On the decision to complete Bushehr
One of the main focuses of the western, mostly American, propaganda has been the decision to complete Bushehr Nuclear Power Plant (BNPP) and the intention of the Russian Government to assist Iran. The Government of the Islamic Republic of Iran has decided to complete BNPP and further develop its nuclear power industry for several reasons: Billions of dollars have already been invested in this project, whose construction was suspended in 1978. Nuclear power is the inalienable right of all parties to the NPT that have forfeited military nuclear applications in return for the benefits from peaceful applications. Total dependence on fossil fuels for power may not be viable in the future in view of environmental considerations and insecurity of sources of supply. By the year 2010, the domestic demand for oil in Iran will make total internal consumption of this product, and consequently suspension of its export, inevitable.
It is often claimed that the completion of the Bushehr reactor will lead to production of nuclear weapons. This is entirely an over-simplistic and inaccurate statement. Any nuclear expert can attest to the complex and costly facilities required before weapon-grade fissionable material can be extracted from irradiated fuel assemblies of a nuclear power plant facilities and expenses far beyond the capacity of all but a few industrialized states. The Russian and Chinese Governments have stated on many occasions that they will never export to Iran any item which may be considered contrary to its obligations under the terms of the NPT.
On the Atomic Energy Organization of Iran (AEOI)
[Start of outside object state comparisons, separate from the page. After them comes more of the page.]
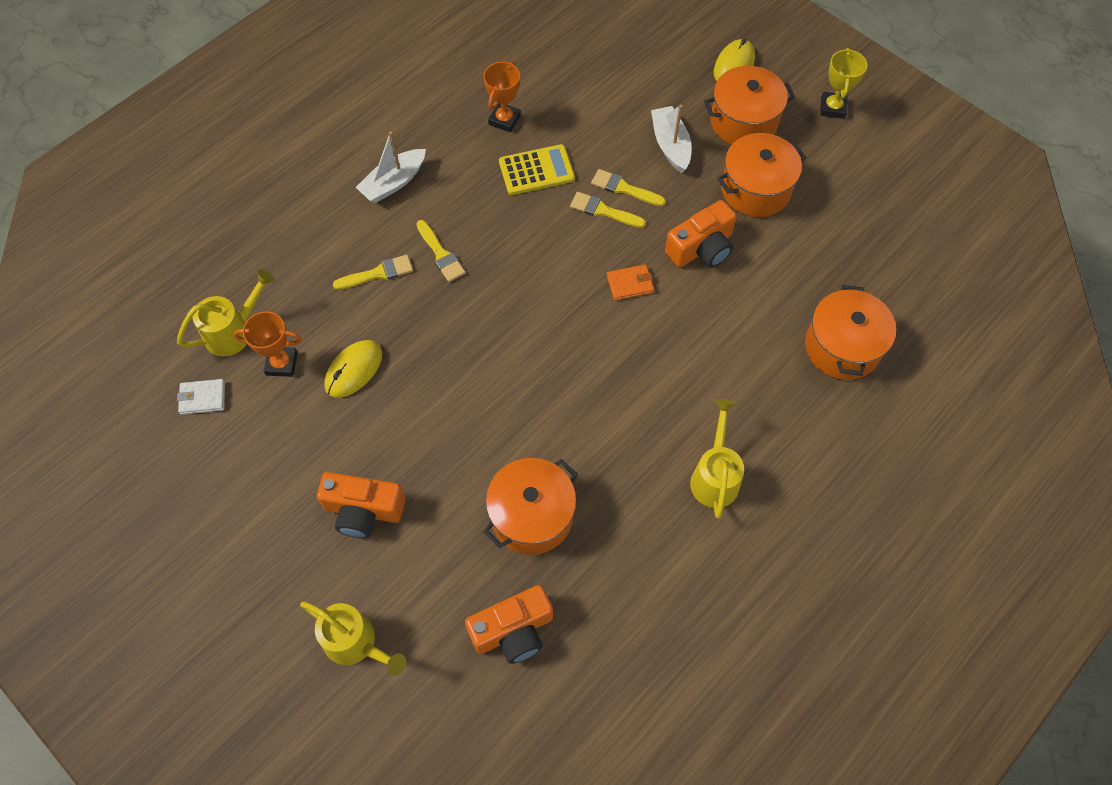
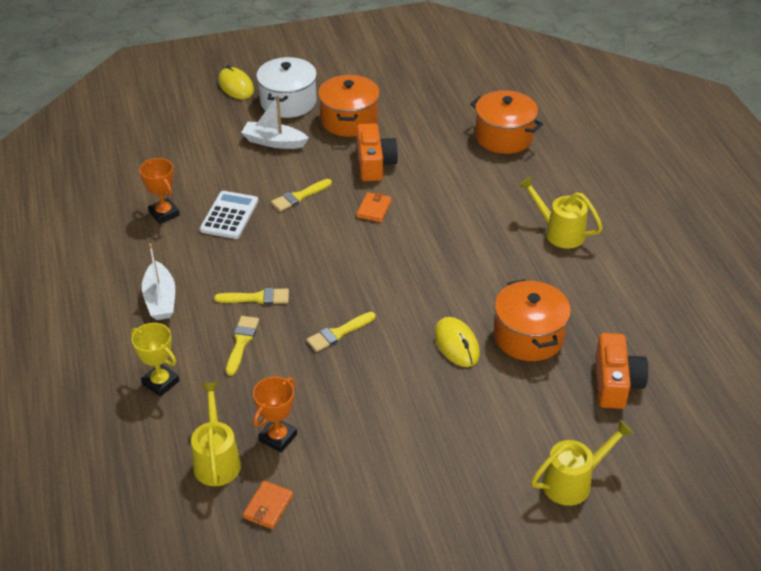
camera: 60 degrees left, 20 degrees down
(202, 398) = (268, 507): white wallet -> orange wallet
(354, 370) = (322, 392): yellow mouse -> yellow mouse (456, 344)
(363, 510) = (458, 434): orange camera -> none
(536, 170) = (229, 215): yellow calculator -> white calculator
(624, 188) = (290, 178): yellow brush -> yellow brush (338, 333)
(743, 122) = (288, 102): orange pot -> white pot
(832, 108) = (316, 61): yellow trophy -> yellow trophy (160, 382)

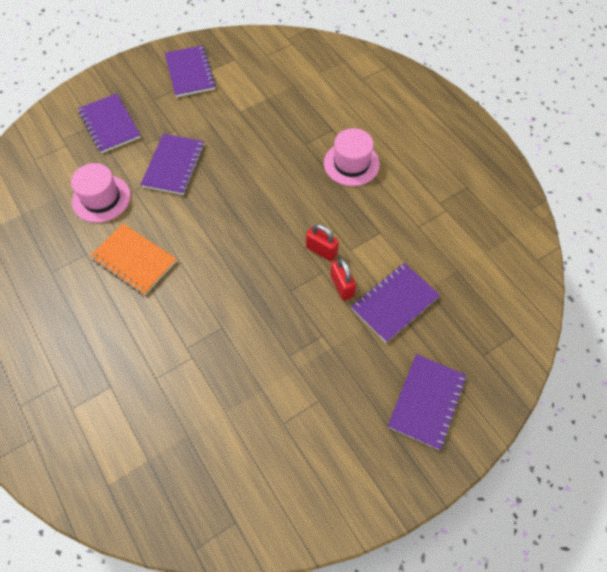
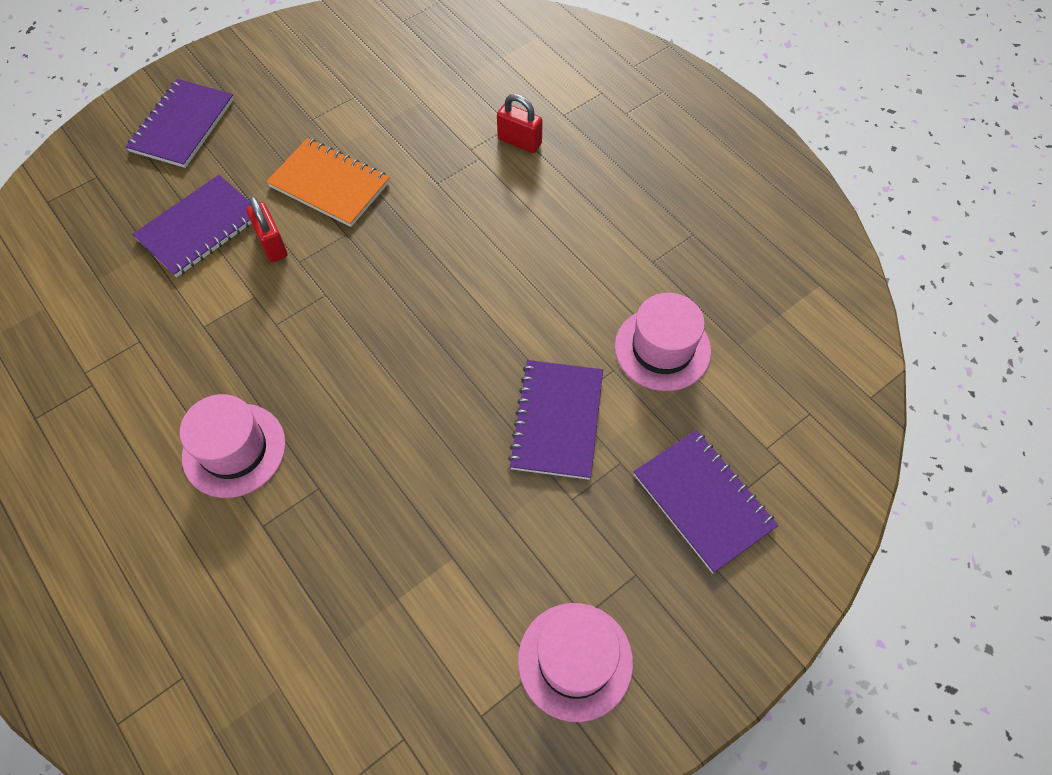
camera: 175 degrees right, 0 degrees up
(134, 260) = (579, 257): orange notebook -> orange notebook (329, 184)
(190, 73) = (575, 661): purple notebook -> pink hat
(321, 250) = (298, 291): red padlock -> red padlock (519, 141)

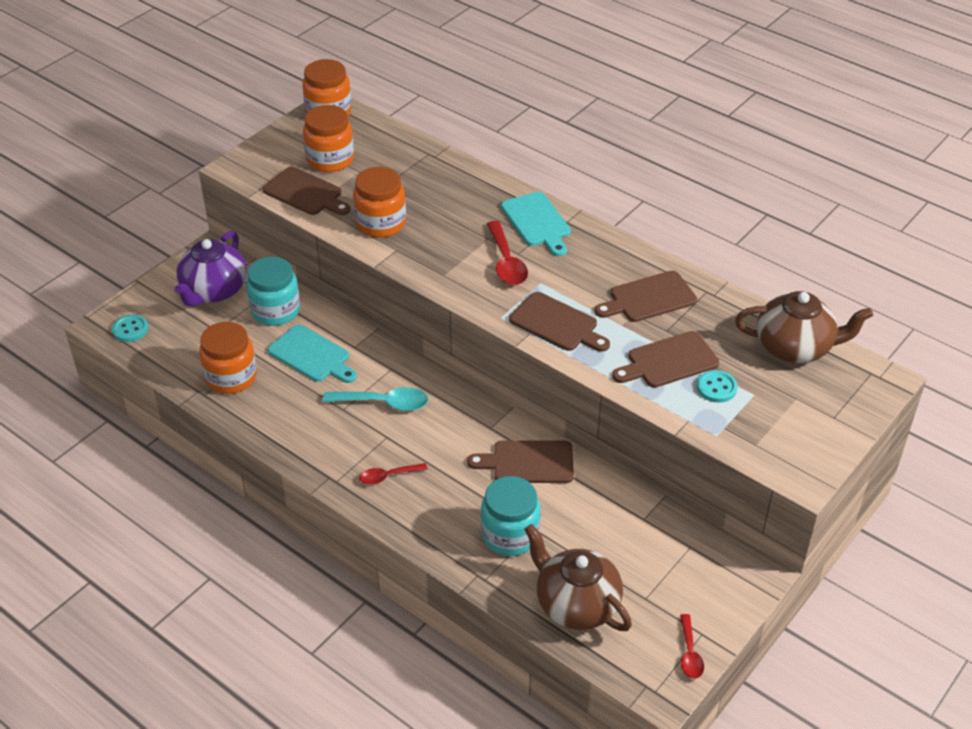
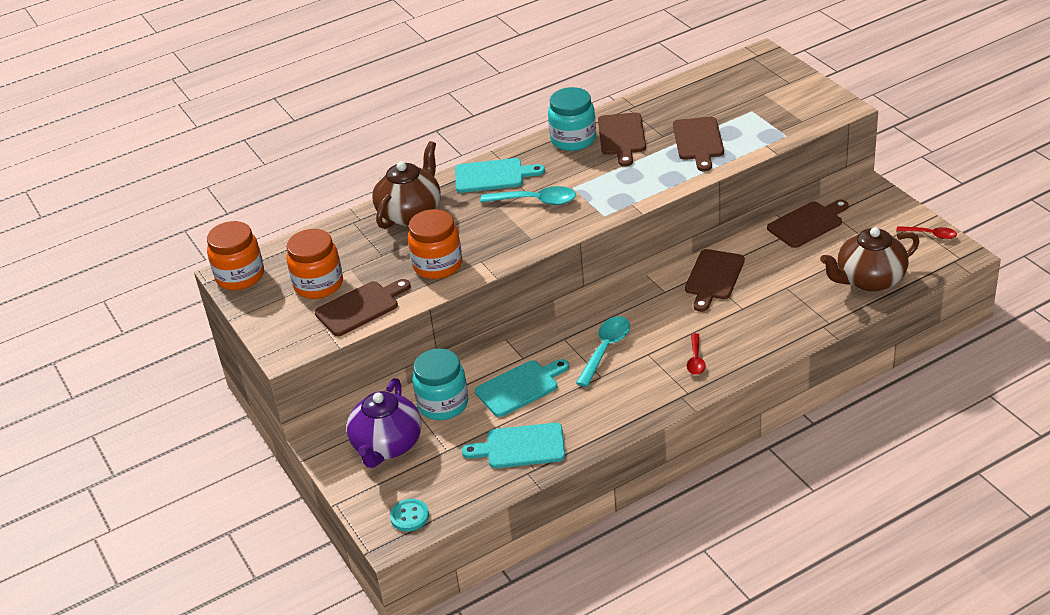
camera: 65 degrees left, 5 degrees down
(214, 291) = (387, 446): purple teapot -> purple teapot turned 60 degrees clockwise
(231, 377) = (521, 446): orange jar -> turquoise cutting board
(506, 262) = (536, 201): red spoon -> turquoise spoon
(510, 535) = (788, 301): turquoise jar -> turquoise jar (573, 139)
(556, 324) = (628, 188): brown cutting board -> brown cutting board (807, 224)
(716, 388) = (737, 125): turquoise button -> none
(795, 347) = (711, 83): brown teapot -> brown teapot (411, 213)

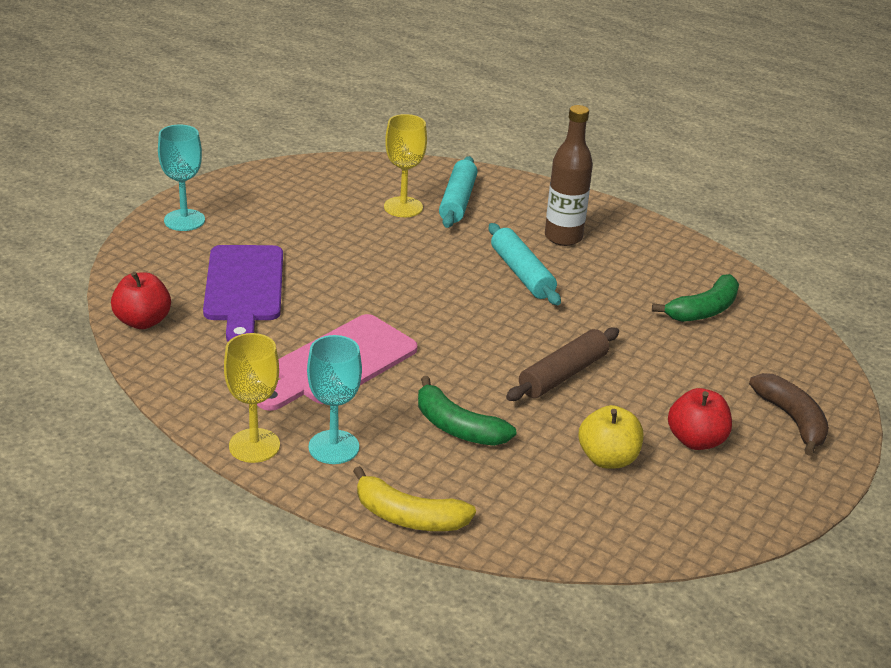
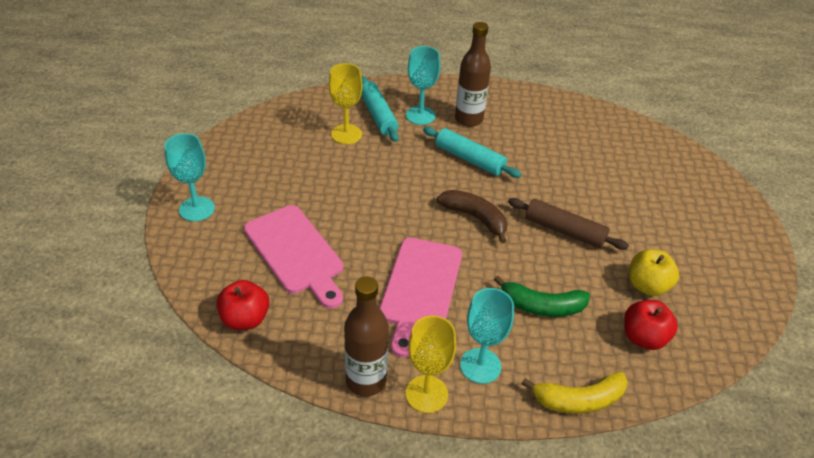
camera: 30 degrees left, 10 degrees up
(206, 411) = (366, 380): none -> brown bottle
(244, 288) = (296, 252): purple cutting board -> pink cutting board
(508, 216) = (420, 115): none -> turquoise goblet
(563, 375) = (564, 231): brown rolling pin -> brown rolling pin turned 75 degrees counterclockwise
(696, 440) = (679, 246): red apple -> red apple (643, 337)
(703, 310) = (596, 143): green banana -> none
(792, 420) = (712, 205): brown banana -> brown banana (475, 218)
The Atomic Energy Organization of Iran is the only organization in Iran responsible for the promotion of nuclear activities and the implementation of national policies in the nuclear field. To achieve its objectives, Iran will undertake the following:
- The construction of Esteghlal Nuclear Power Plant in Bushehr with the cooperation of People’s Republic of China and completion of unit No. 1 of Bushehr nuclear power plant by Russia;
- Installation of a zero-power research reactor and a training reactor;
- Completion of the existing radio-isotope laboratories and installation of a cyclotron accelerator for producing industrial, medical and research isotopes;
- Production of various types of lasers;
- Expansion of capacity of the existing Gamma-Irradiation Center and establishment of centers for food irradiation in other producing regions of the country;
- Expansion of dosimetry, film-badge and thermo-luminescence reserves;
- Performance of exploration activities in the country to identify new sources and establishing their definite reserves;
- Establishment of a pilot plant for production of fuel and nuclear material;
- Training of about 300 personnel at Ph.D., M.Sc. and B.Sc. levels, and nearly 300 additional technicians in the field of nuclear science and technology.
The Islamic Republic of Iran has suggested to the International Atomic Energy Agency to organize regional training courses and joint projects with other countries in the Middle East and Central Asia, making use of the facilities of the Atomic Energy Organization of Iran.